The masculine representation starts with Tom Daley, who will become the first British diver to appear at five Olympic Games after he and Noah Williams were named for the 10m platform synchro, the event in which Daley triumphed at Tokyo 2020.

Tom Daley and Noah Williams from team GB. GETTY IMAGES
Tom Daley and Noah Williams from team GB. GETTY IMAGES

Daley and Williams took silver at February's World Aquatics Championships in Doha with China's Lian Junjie and Yang Hao almost 50 points clear in first. Lee - who won Commonwealth Games gold with Williams two years ago, was ruled out of the Paris Games following surgery on his spine in March.

The result is that Daley will have had a new synchro partner at each of his five Games. The 29-year-old previously paired up with Blake Aldridge at Beijing 2008 and Peter Waterfield at London 2012, before winning bronze at Rio 2016 with Daniel Goodfellow.

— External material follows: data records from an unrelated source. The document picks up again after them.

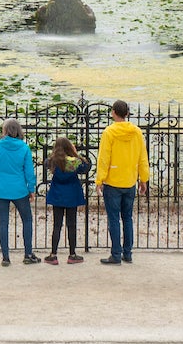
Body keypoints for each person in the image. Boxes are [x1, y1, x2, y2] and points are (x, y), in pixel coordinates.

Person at [94, 99, 149, 265]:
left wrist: (99, 180)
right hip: (130, 181)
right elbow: (142, 158)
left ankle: (116, 254)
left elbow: (104, 158)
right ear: (127, 113)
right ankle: (128, 253)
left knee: (113, 219)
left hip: (113, 181)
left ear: (113, 112)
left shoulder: (109, 132)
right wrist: (143, 179)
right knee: (127, 218)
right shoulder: (137, 132)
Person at [0, 118, 40, 266]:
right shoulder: (24, 148)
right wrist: (31, 188)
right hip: (19, 189)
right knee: (27, 220)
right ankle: (28, 253)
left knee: (3, 222)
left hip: (1, 189)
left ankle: (6, 257)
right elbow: (29, 170)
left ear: (5, 130)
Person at [42, 137, 89, 264]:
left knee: (57, 225)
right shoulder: (75, 162)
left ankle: (53, 254)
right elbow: (86, 167)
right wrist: (75, 153)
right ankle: (72, 254)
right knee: (71, 224)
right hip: (72, 195)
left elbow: (45, 163)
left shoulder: (53, 161)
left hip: (58, 195)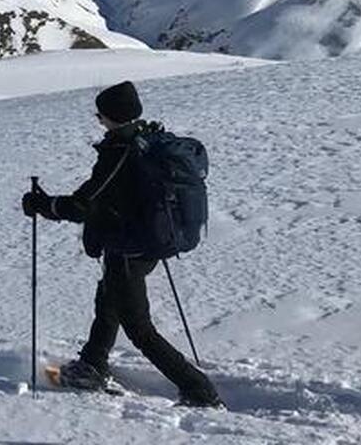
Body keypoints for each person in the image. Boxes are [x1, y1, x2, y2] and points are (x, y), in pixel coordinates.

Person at [22, 80, 223, 408]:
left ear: (112, 116)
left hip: (129, 246)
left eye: (100, 113)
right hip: (143, 243)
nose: (98, 119)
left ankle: (198, 389)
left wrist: (44, 206)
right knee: (108, 299)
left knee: (139, 328)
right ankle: (92, 364)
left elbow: (85, 203)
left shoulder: (120, 152)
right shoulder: (148, 140)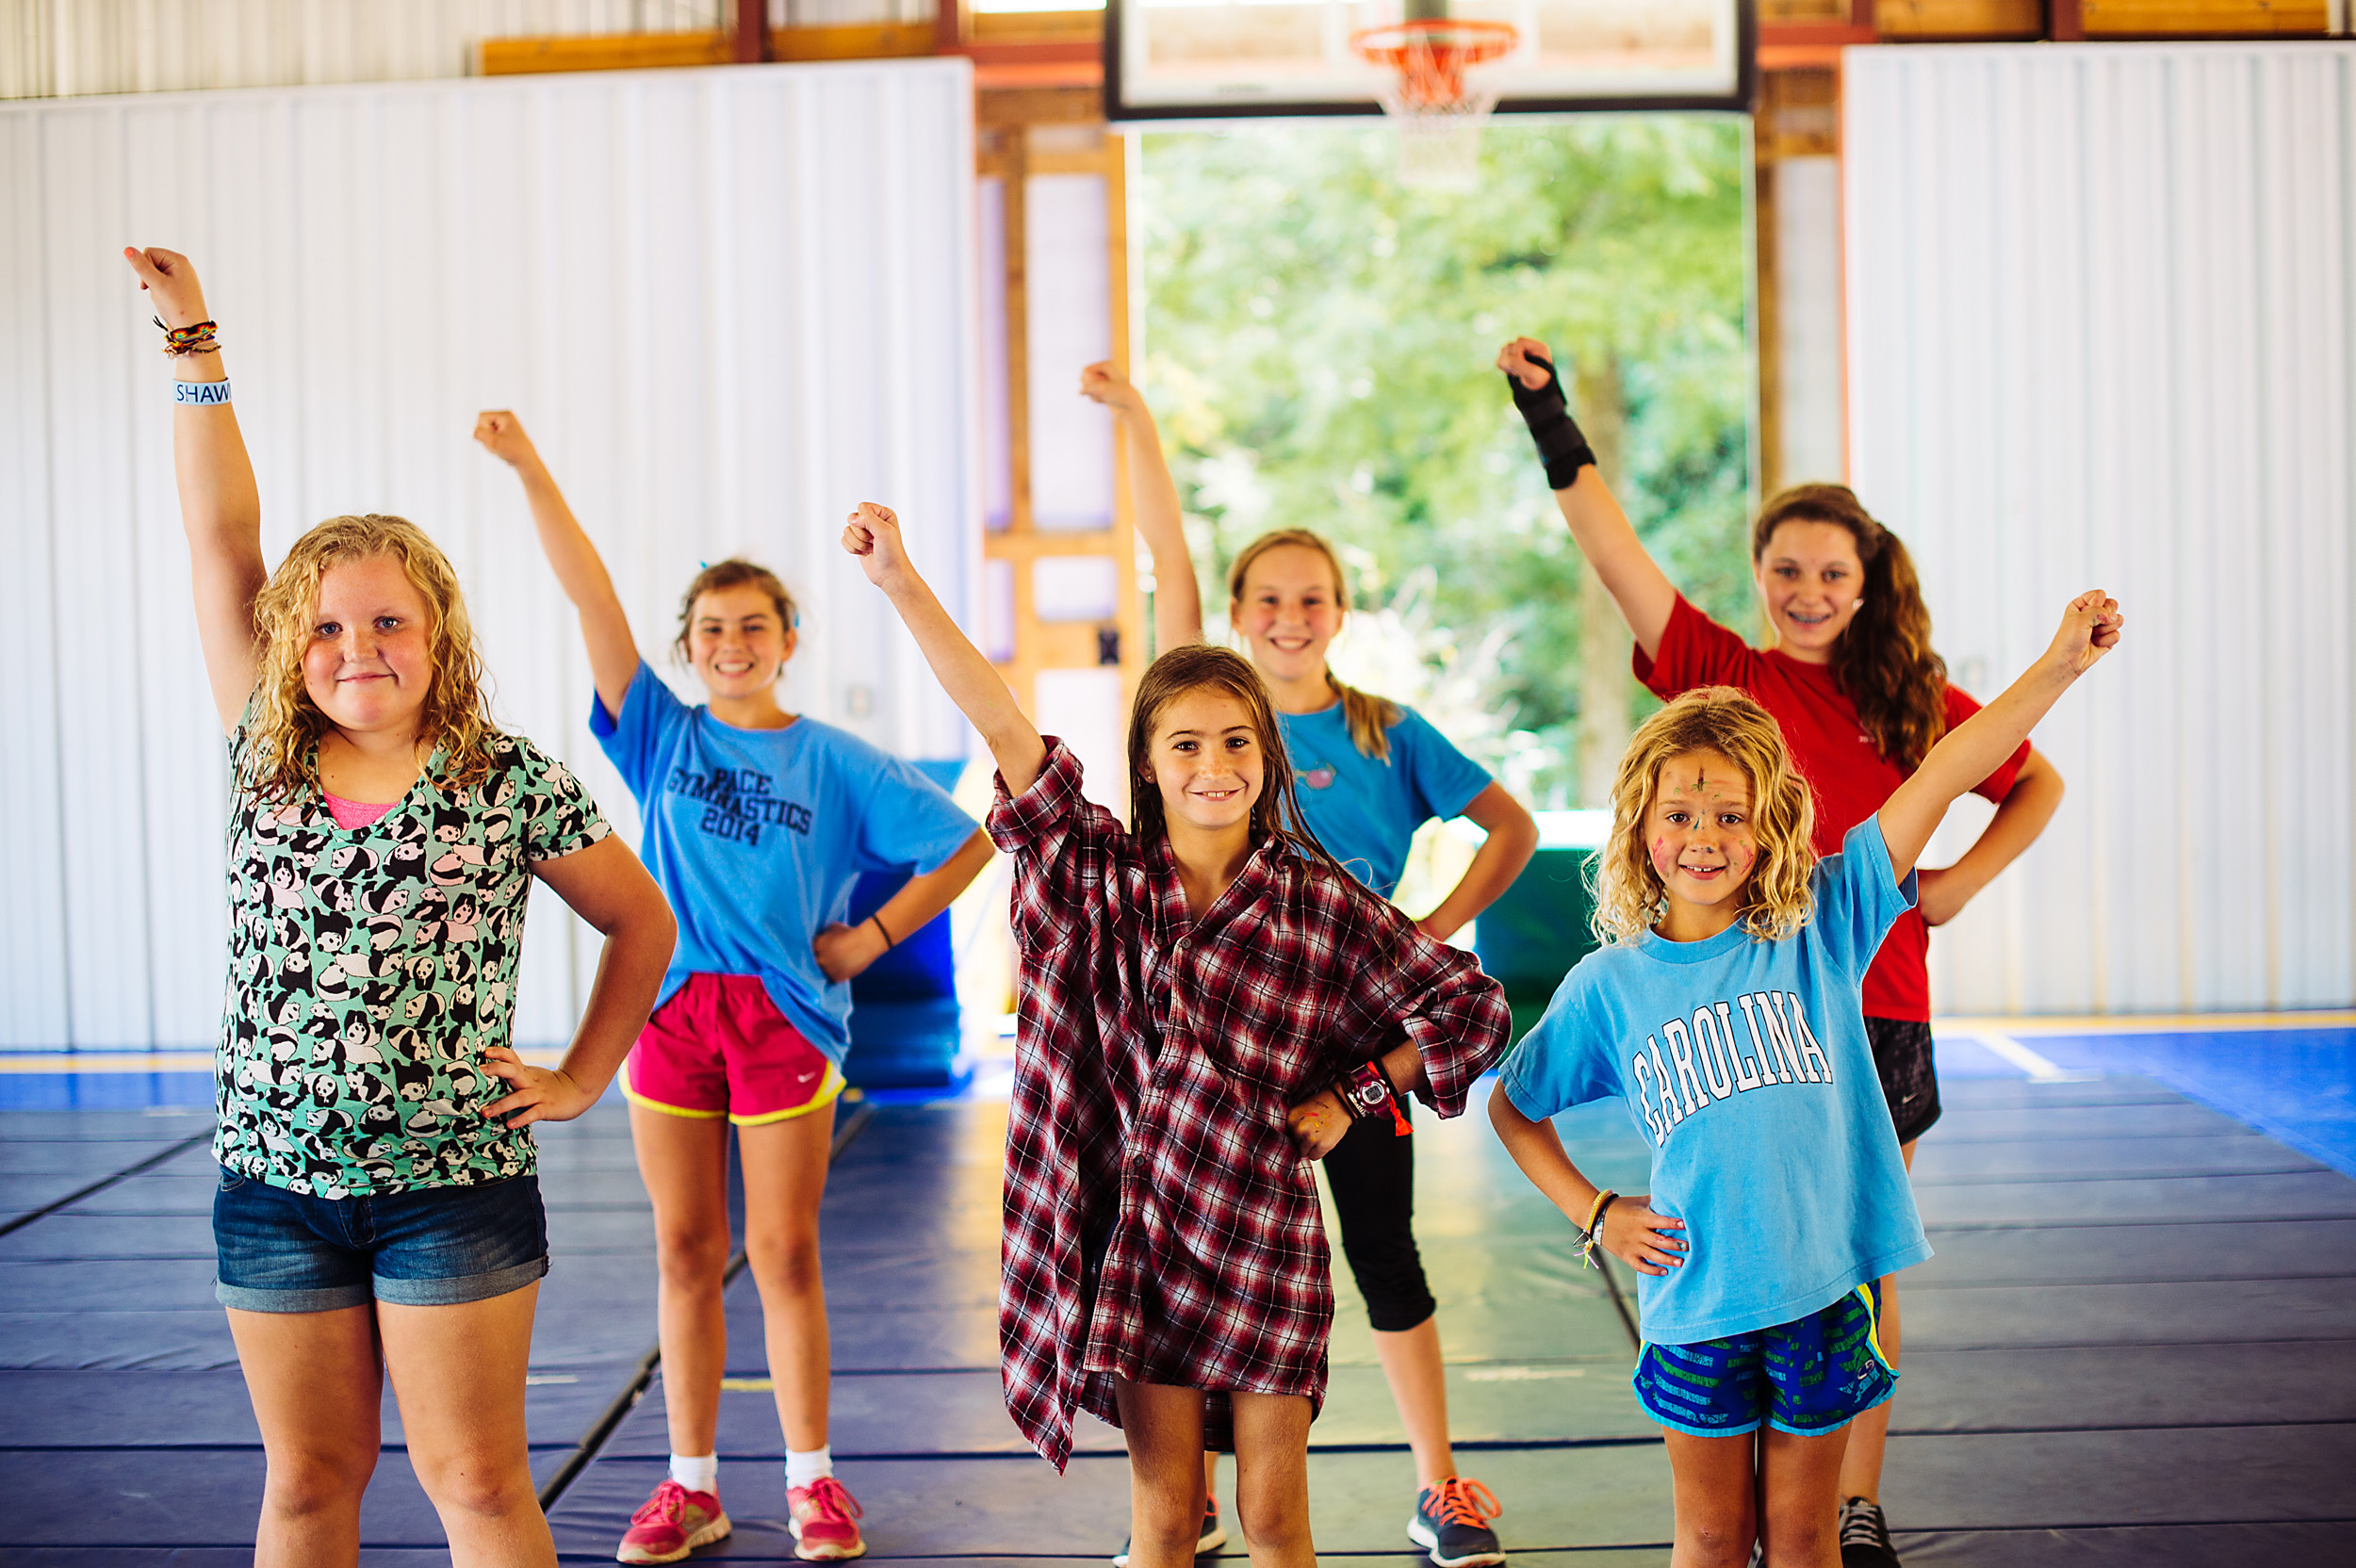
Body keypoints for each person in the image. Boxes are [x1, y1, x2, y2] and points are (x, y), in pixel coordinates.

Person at [124, 245, 677, 1568]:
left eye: (388, 624)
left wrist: (583, 1075)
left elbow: (643, 921)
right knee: (309, 1483)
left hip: (452, 1184)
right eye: (325, 628)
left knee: (474, 1479)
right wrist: (194, 340)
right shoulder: (265, 752)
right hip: (274, 1182)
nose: (356, 648)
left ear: (440, 638)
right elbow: (222, 541)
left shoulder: (505, 777)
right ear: (286, 646)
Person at [840, 499, 1512, 1568]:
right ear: (1147, 764)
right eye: (1185, 743)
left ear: (1269, 757)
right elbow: (1004, 725)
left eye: (1237, 741)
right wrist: (900, 583)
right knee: (1164, 1517)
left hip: (1266, 1233)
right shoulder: (1099, 872)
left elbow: (1472, 1007)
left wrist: (1353, 1097)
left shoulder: (1318, 902)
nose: (1214, 762)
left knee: (1276, 1518)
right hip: (1145, 1241)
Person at [1497, 337, 2069, 1567]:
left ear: (1867, 582)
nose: (1808, 589)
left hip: (1860, 994)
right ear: (1757, 573)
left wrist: (1958, 874)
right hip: (1715, 1081)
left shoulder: (1906, 702)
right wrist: (1547, 413)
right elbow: (1610, 547)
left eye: (1832, 571)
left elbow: (1976, 774)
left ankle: (1856, 1498)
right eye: (1786, 568)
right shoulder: (1720, 679)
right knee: (1716, 1503)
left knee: (1850, 1249)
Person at [475, 416, 994, 1564]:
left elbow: (968, 840)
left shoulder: (837, 759)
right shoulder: (661, 735)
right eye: (710, 627)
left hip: (782, 1016)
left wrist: (872, 935)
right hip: (669, 1012)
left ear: (788, 639)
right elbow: (592, 598)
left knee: (784, 1248)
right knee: (684, 1249)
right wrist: (529, 467)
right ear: (688, 645)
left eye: (753, 624)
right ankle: (692, 1483)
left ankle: (812, 1478)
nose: (731, 642)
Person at [1081, 363, 1540, 1567]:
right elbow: (1166, 560)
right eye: (1268, 598)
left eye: (1313, 598)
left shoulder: (1385, 727)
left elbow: (1512, 828)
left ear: (1340, 611)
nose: (1290, 616)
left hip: (1352, 1038)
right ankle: (1192, 1498)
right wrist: (1136, 419)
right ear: (1237, 613)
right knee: (1203, 1257)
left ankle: (1439, 1483)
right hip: (1233, 1043)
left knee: (1383, 1253)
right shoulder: (1219, 719)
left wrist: (1429, 927)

Team GB Chef de Mission Mark England commented, "Congratulations to the first eight divers selected to Team GB for Paris 2024. All four pairs have proven that they can challenge for podium places on the world stage, and it is fantastic to see the calibre of diving athletes getting stronger and stronger with each Games," he explained.

"There is also a fantastic mix of youth and experience within the squad, and I am delighted to welcome Olympic champions Jack and Tom back to Team GB for a fourth and fifth Games respectively. Congratulations to Tom in particular who becomes the first British diver to compete at five Olympic Games, a remarkable achievement," he said.